▶ [Records for this task]

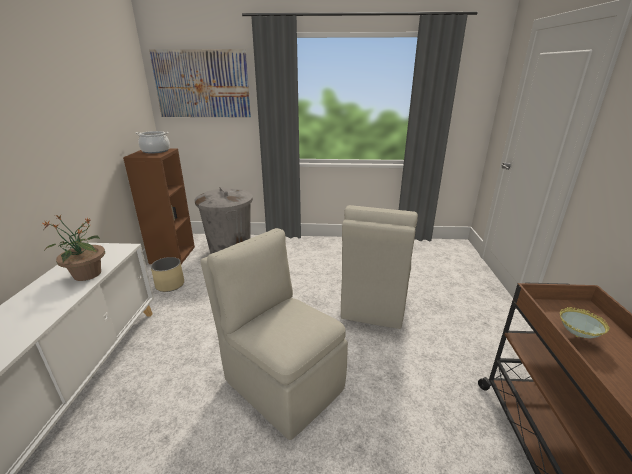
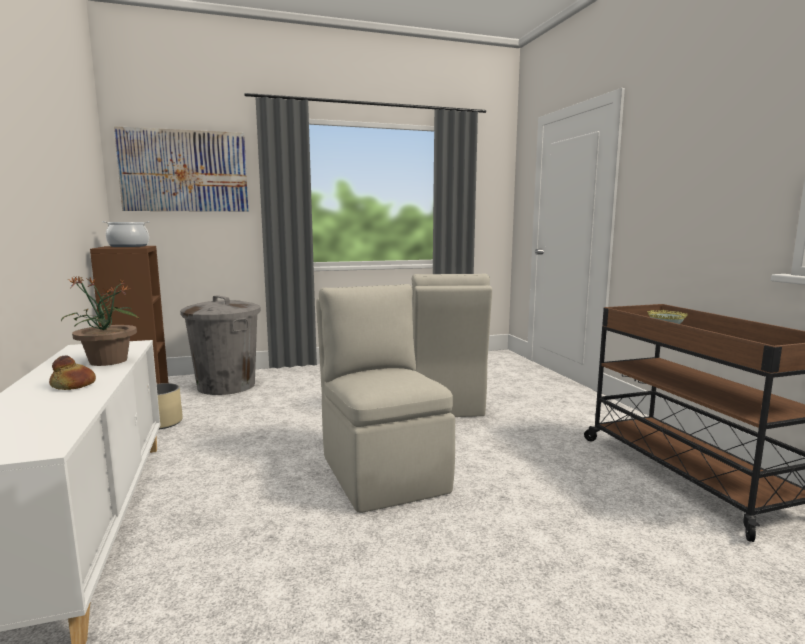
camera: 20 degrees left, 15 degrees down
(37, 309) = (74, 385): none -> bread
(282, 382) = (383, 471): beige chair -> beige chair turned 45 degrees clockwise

---

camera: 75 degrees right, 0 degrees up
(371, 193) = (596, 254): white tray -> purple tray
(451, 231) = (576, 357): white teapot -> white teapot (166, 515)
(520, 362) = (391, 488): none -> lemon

...

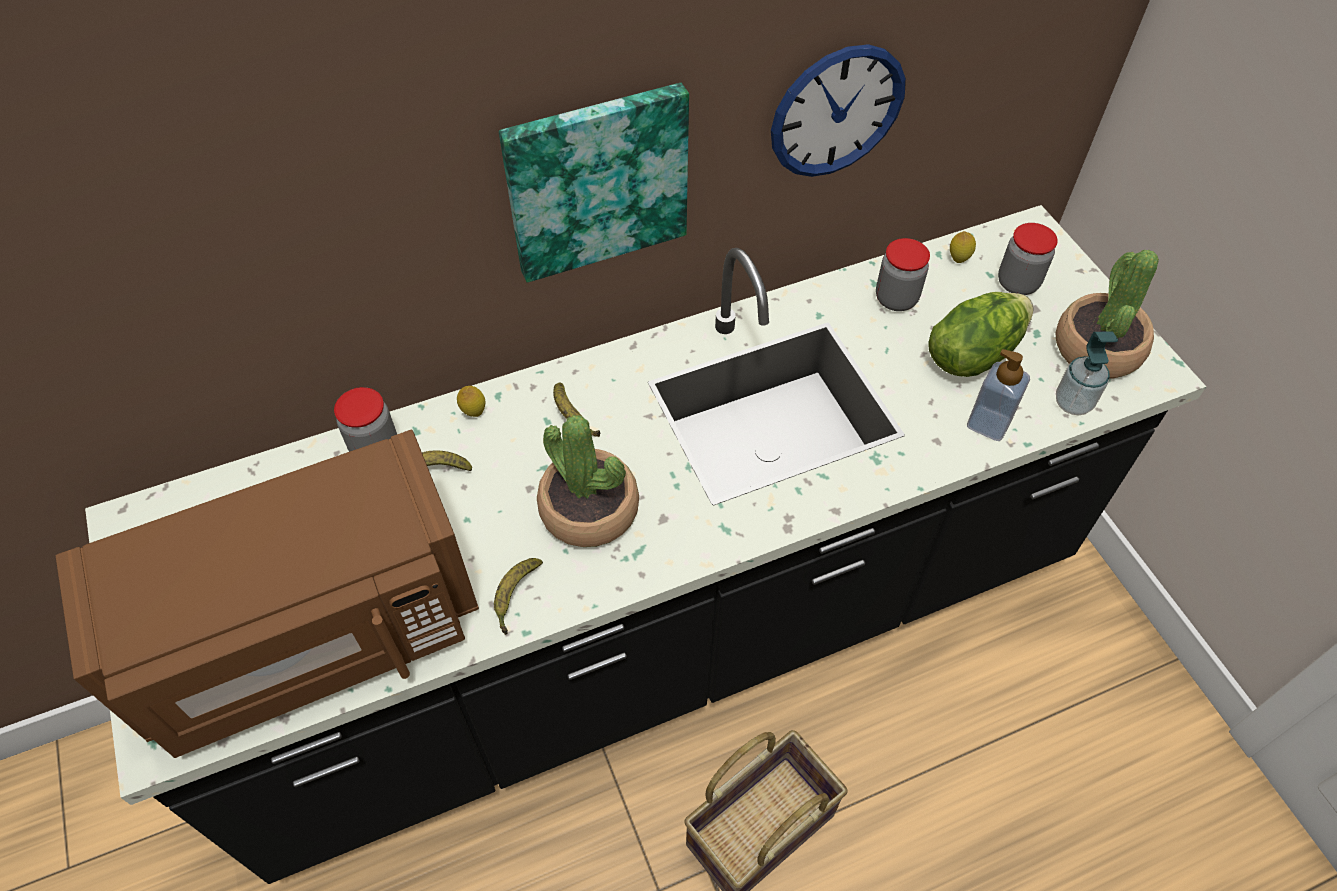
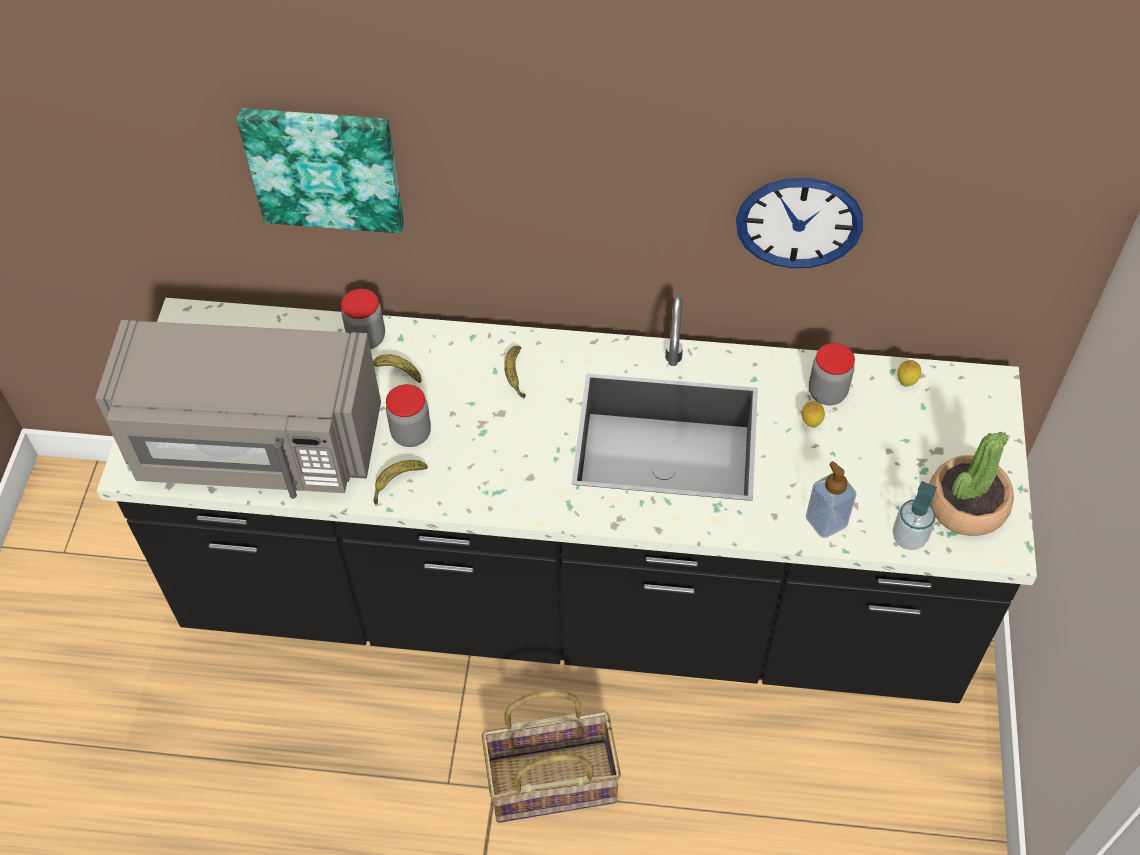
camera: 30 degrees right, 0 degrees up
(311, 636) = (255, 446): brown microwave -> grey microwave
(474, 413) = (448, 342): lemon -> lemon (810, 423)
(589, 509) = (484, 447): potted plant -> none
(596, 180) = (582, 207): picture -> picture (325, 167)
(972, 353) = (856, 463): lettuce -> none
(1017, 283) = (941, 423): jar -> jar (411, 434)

▶ [Your goal]
Each line of the listing above that includes the word "lemon" should be copied.

▶ [The answer]
(520, 362) = (391, 488): none -> lemon
(474, 413) = (448, 342): lemon -> lemon (810, 423)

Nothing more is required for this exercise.